Today’s book is the perfect pick for the depths of winter, when you need a bit of sunshine and dry, parched desert in your life. We received The Rabbit-Hole Golf Course by Ella Mulvey and Karen Briggs from Allen & Unwin for review and here’s the blurb from A&U:
A warm and funny story about a unique Australian experience with a fantastic rhythmic read-aloud text.In the big old ute, on the long red road, in the desert of my home, we all set off for the rabbit-hole golf course. It’s the best place around here to find rabbits.
We sit by the holes, we dig, we wait …
Thump tick, thump tick, thump tick
Where are all the rabbits?
A warm and funny Australian story.
From the moment we picked up this tome, we were positively disposed toward it, because we are actually acquainted with a family whose number plate is USMOB, so there was something familiar about the book before we even started reading. The familiarity soon wore off however, as this is one story that depicts an event that no doubt only a small percentage of the population have ever experienced.
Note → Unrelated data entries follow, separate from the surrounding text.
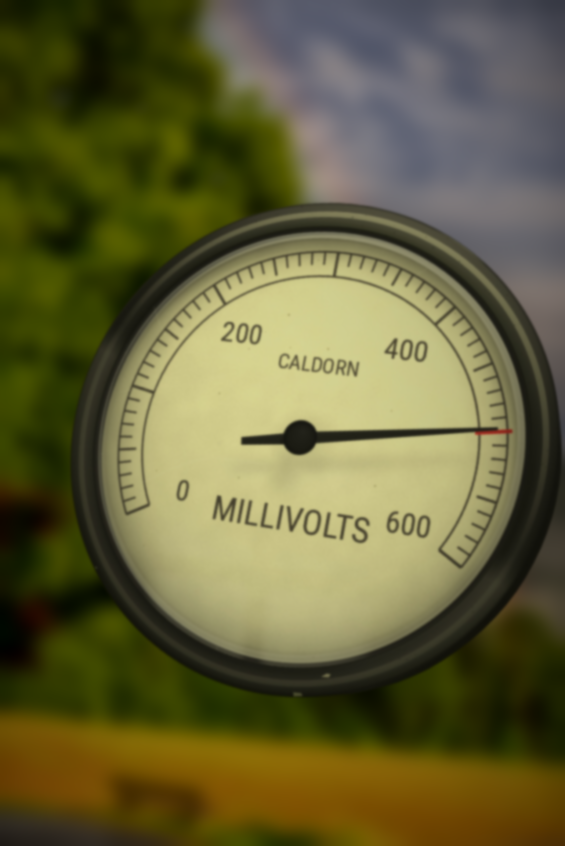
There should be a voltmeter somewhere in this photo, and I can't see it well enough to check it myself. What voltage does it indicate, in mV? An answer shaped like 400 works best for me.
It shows 500
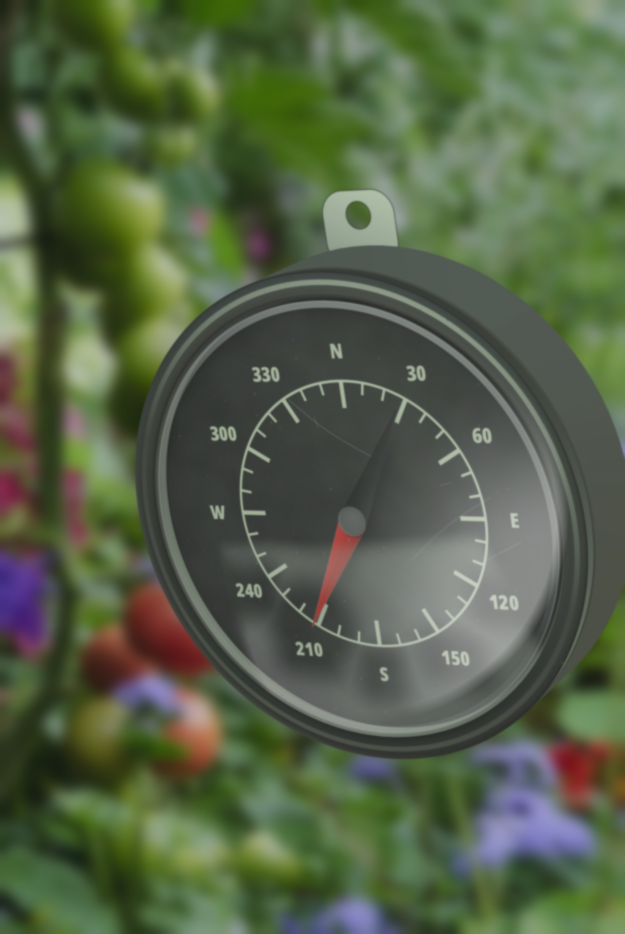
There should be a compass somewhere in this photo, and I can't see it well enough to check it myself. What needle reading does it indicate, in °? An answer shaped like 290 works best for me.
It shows 210
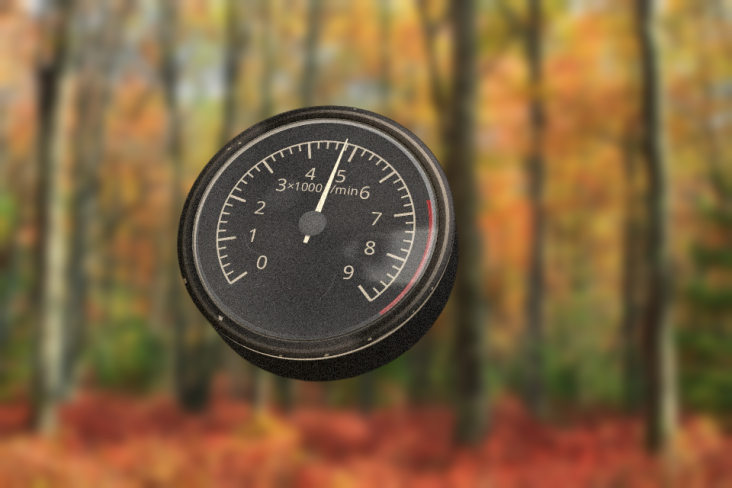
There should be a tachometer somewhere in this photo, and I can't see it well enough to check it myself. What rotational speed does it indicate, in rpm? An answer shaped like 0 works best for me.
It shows 4800
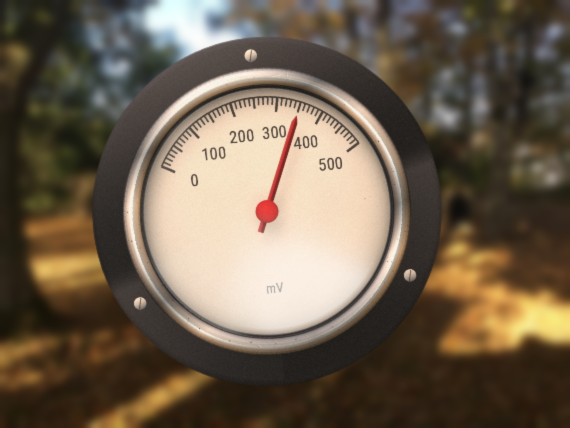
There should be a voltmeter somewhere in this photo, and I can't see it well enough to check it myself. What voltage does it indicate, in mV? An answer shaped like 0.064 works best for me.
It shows 350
The story follows a group of kids who live in the Australian outback and go on a quest to find a pet rabbit. Rabbits being plentiful in the wild in their part of the world, the kids begin digging in the dirt to uncover a rabbit hole and its inhabitants, but the rabbits are too wily and the kids go home empty-handed. Happily though, they have such a good time digging and scraping and sleeping under the stars, that the absence of a rabbity pet doesn’t smart too much.
The strength of this book is in the repetition and rhythm of the text. It is a “noisy” book, as I like to think of them, of a similar ilk to books like We’re Going on a Bear Hunt, that invites readers to join in the repeated refrains. As the day wears on, the cries of “Where are all the rabbits?” are expanded upon with noises relating to different activities – the bump-click of a ride in the ute, the shake-hop of bushes rustling with kangaroos, the pinch-pop of honey ant tucker – and little ones will no doubt love joining in with the different sounds. The beautiful ochre tones of the illustrations evoke the desert country perfectly and provide an homage to free range children and the joys of being outdoors.
The mini-fleshlings in the dwelling did have a little trouble following the story, simply because, being city-dwellers, it seemed so foreign to their experience. The fact that kids could just dig in the dirt and come up with a new pet was baffling to the oldest one, and he joined in the perplexity of the protagonists regarding the distinct lack of rabbits in the vicinity. Where were all the rabbits? How come the kids couldn’t find a single one? And why wasn’t anyone wearing a hat in that blinding sun? I suspect this story will be a bit of a sleeper; one that will require a few re-readings before the mini-fleshlings really warm to it.
Nevertheless, The Rabbit-Hole Golf Course is one that will fire the imaginations of city kids and have them yearning for an outdoor adventure. This would be a fantastic pick for illustrating concepts about diversity in living environments.